Earning your high school diploma or equivalent, such as a GED, is your first step on the path to becoming a professional electrician. Having a basic knowledge of reading, writing, science and math are critical to pursuing any career in the pro trade industry. For electricians, having an advanced knowledge of math and science are absolutely necessary since the work often involves making accurate measurements and making electrical theory calculations. Areas of your high school or equivalent education that will benefit you as an electrician include:

  • Algebra
  • Geometry
  • Metric units of measure

Pro tip: Keep your record clean.

In addition to earning your high school diploma or GED, other factors that can impact your electrical career are your driving record, your criminal background and your ability to pass a drug test. Training programs and future employers might be deterred from working with you for safety and insurance reasons if you have:

  • DUIs or DWIs
  • Reckless driving convictions
  • An extensive number of moving violations
  • Certain misdemeanor offenses
  • Felony convictions of any kind
  • Failed a drug test

If you have a valid driver’s license, are drug-free and have a clean driving record and criminal background, then it will likely be easier for you to pursue an electrical career. 

Step 2

Enroll in technical courses

Once you’ve earned your high school diploma or equivalent, the next step is to enroll in technical electrical courses. Many states require a certain number of hours in the classroom in order to become a licensed electrician. Technical courses are offered by a variety of public and private schools and programs. Check out local community colleges, trade institutions, unions or professional electrical associations for information about electrical programs in your area. The curriculum will depend on your city or state’s requirements, but topics could include:

  • National electrical code requirements
  • Electrical conduit, wiring, and outlet installations
  • Switch, receptacle, and lighting installations
  • Wiring diagrams and electrical plan layout
  • Electrical theory and calculations

Recommendation: Joining the Electrical Contractors Associations can help you grow your electrical career.

Step 3

Find an apprenticeship

Depending on where you live, you will likely be required to work alongside an experienced electrician as an apprentice for a certain number of hours. The length of the apprenticeship will vary, but could take as long as two to five years. You might be able to complete your apprenticeship while you are enrolled in technical courses. In order to find an electrical apprenticeship, you can start by checking with the trade school or organization through which you are receiving technical training. If they do not offer an apprenticeship program, they will likely have information about where to find one.

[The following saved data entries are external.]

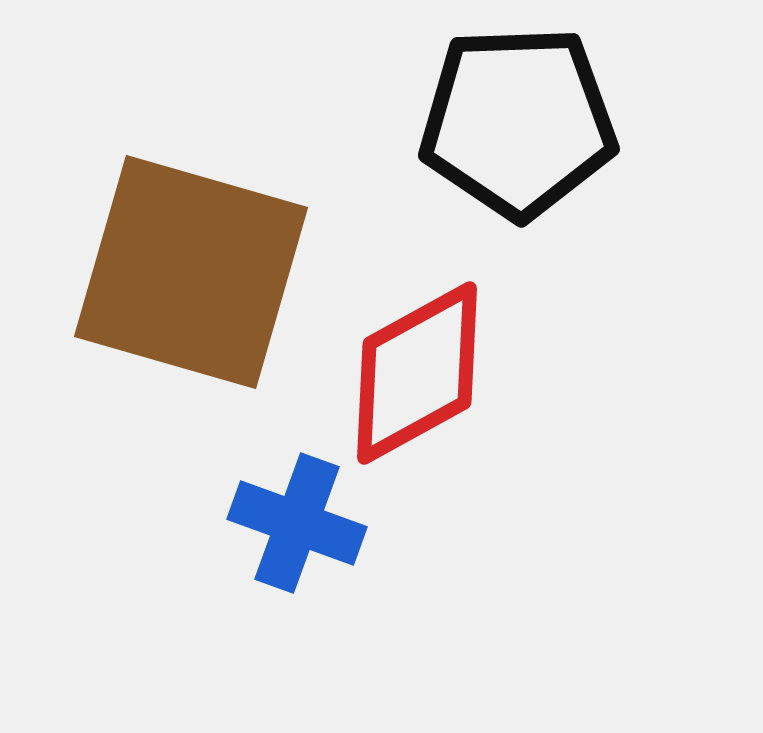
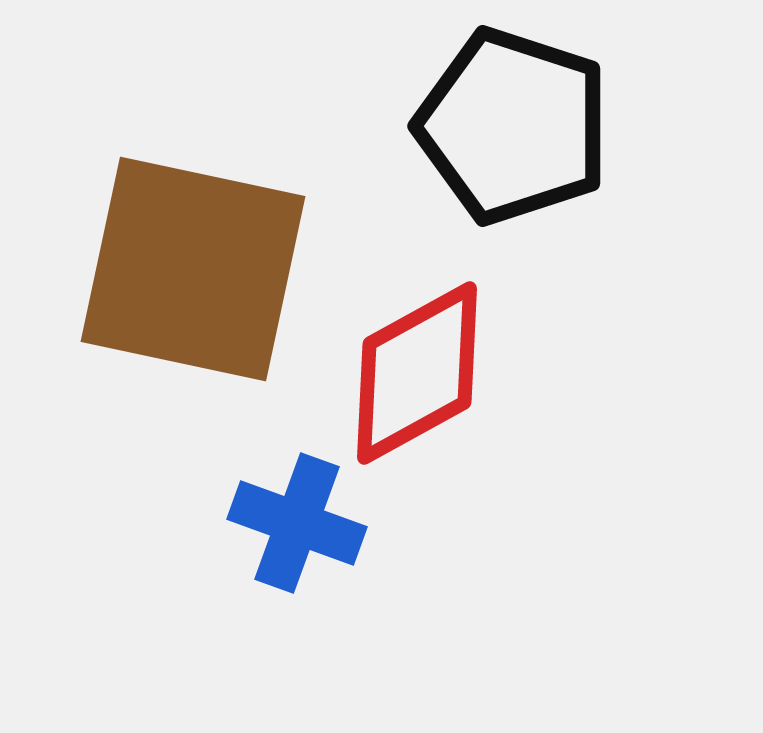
black pentagon: moved 5 px left, 4 px down; rotated 20 degrees clockwise
brown square: moved 2 px right, 3 px up; rotated 4 degrees counterclockwise
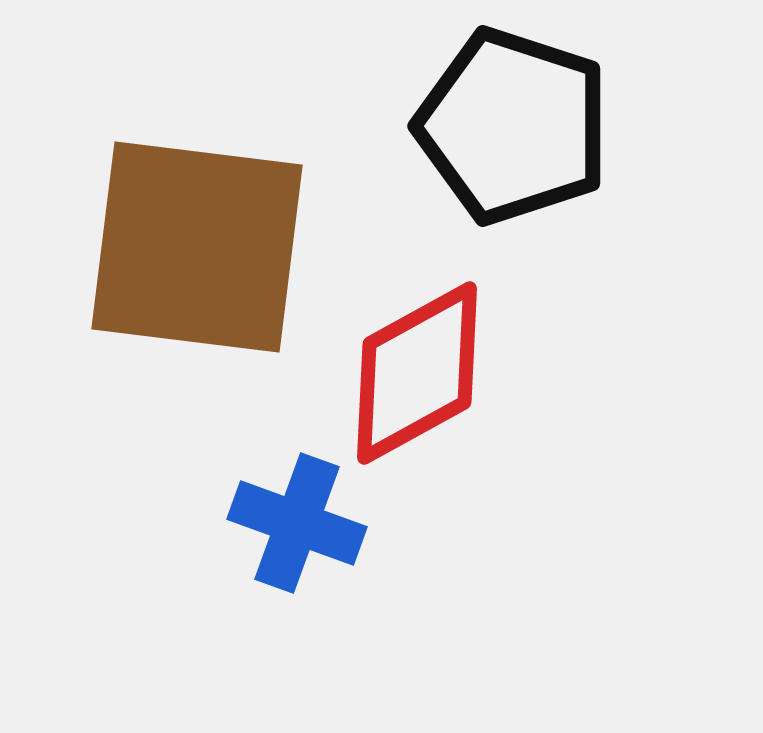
brown square: moved 4 px right, 22 px up; rotated 5 degrees counterclockwise
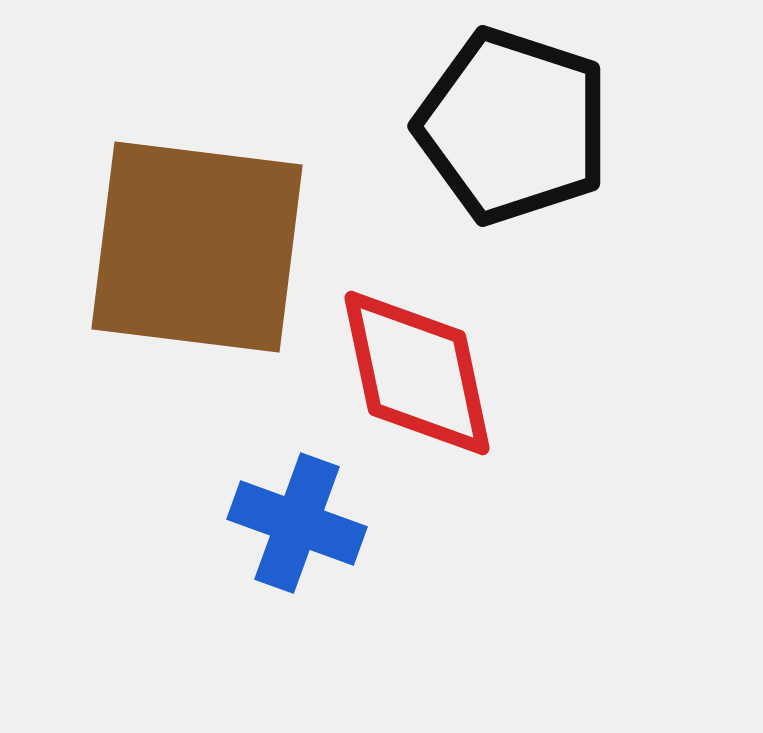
red diamond: rotated 73 degrees counterclockwise
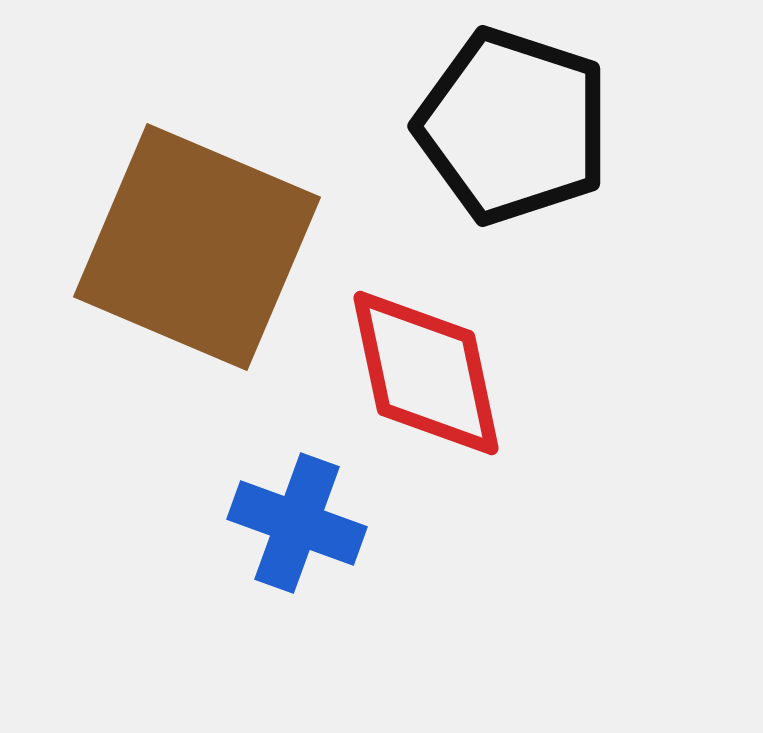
brown square: rotated 16 degrees clockwise
red diamond: moved 9 px right
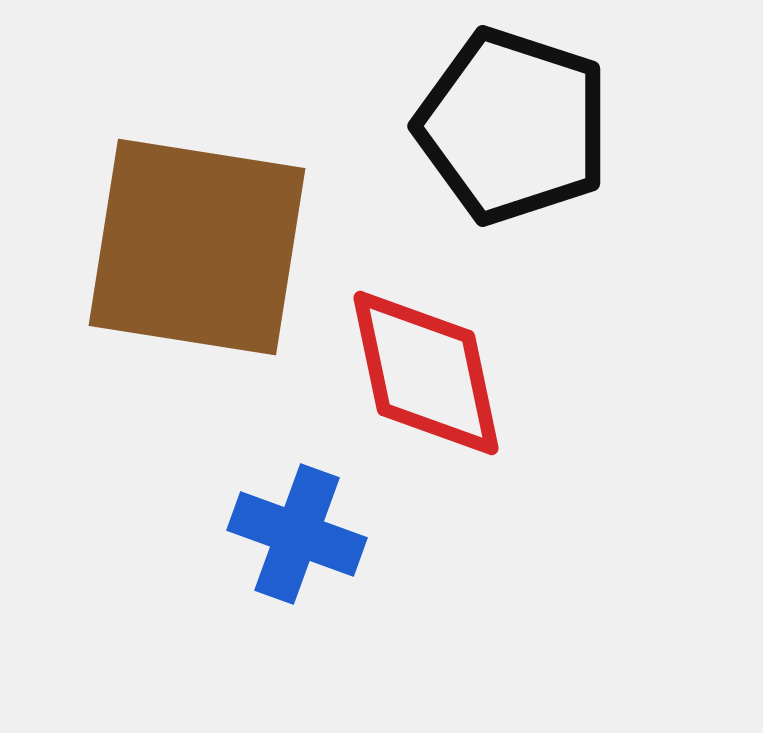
brown square: rotated 14 degrees counterclockwise
blue cross: moved 11 px down
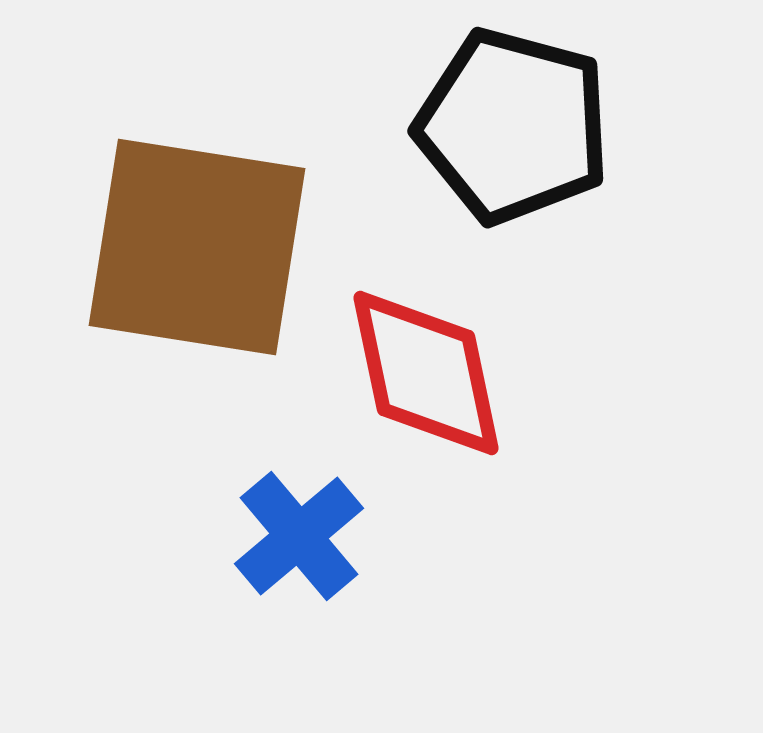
black pentagon: rotated 3 degrees counterclockwise
blue cross: moved 2 px right, 2 px down; rotated 30 degrees clockwise
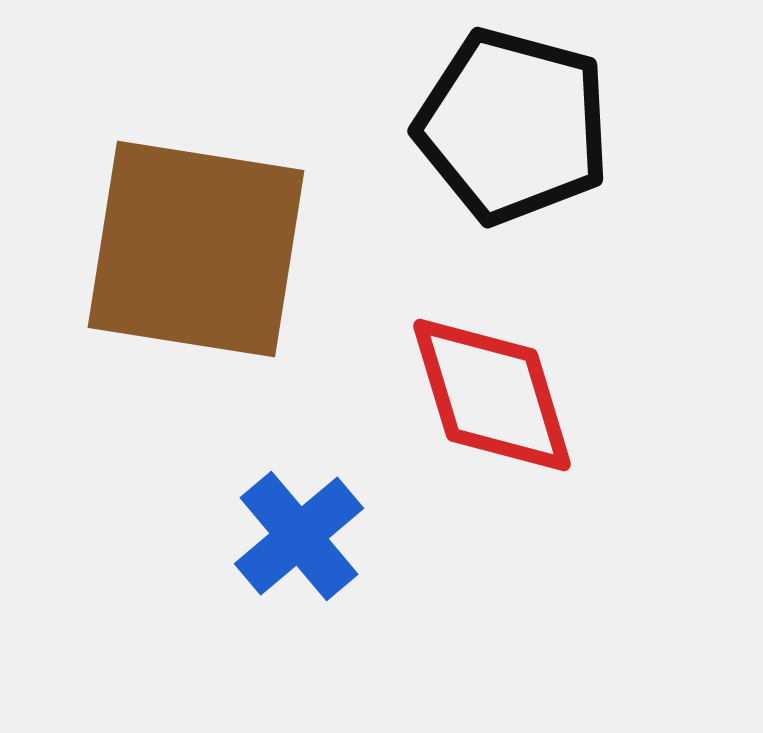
brown square: moved 1 px left, 2 px down
red diamond: moved 66 px right, 22 px down; rotated 5 degrees counterclockwise
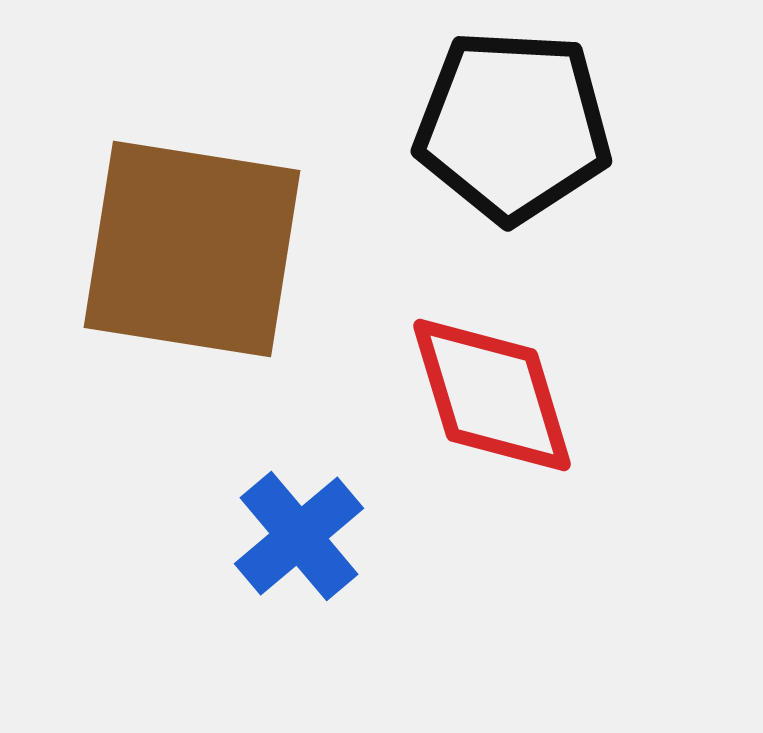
black pentagon: rotated 12 degrees counterclockwise
brown square: moved 4 px left
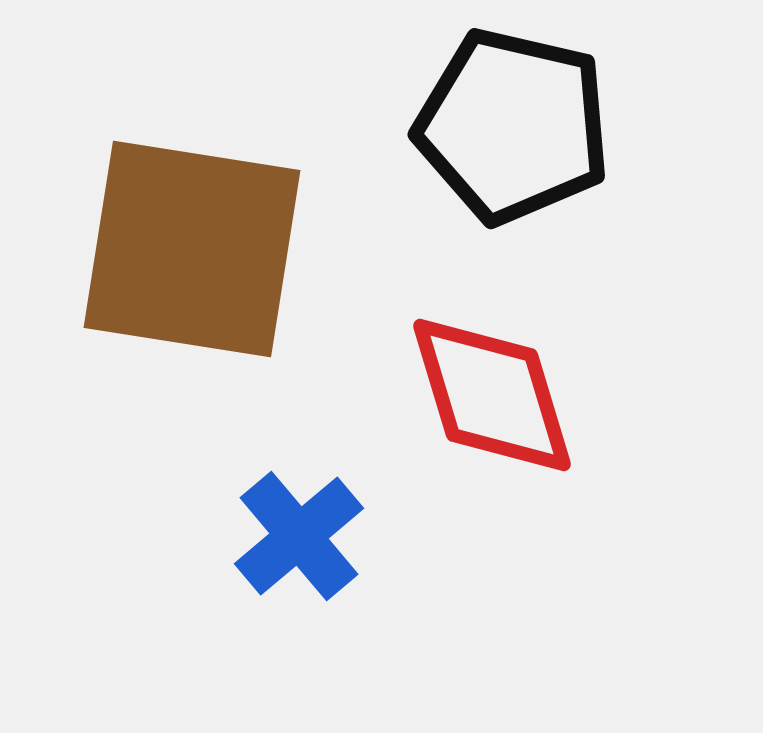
black pentagon: rotated 10 degrees clockwise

Pro tip: You can also check with local electrical contractor to see if they are hiring apprentices. Not only will you receive valuable on-the-job training from a seasoned pro, but they might offer to pay you for the hours you work. This gives you the opportunity to earn while you learn.

Step 4

Take the test

Certain areas will require you to pass a written exam, a practical test or both in order for you to earn your electrical license. If testing is required in your area, you will likely have to take it once you have completed your technical courses and your apprenticeship program. In general, you can expect the exam to be cumulative of what you learned on the job and in the classroom. Based on your state and local requirements, you might then be considered a licensed journeyman electrician once you pass the test. If so, then you might be legally allowed to complete electricl contract work without the assistance of another qualified electrician depending on where you live.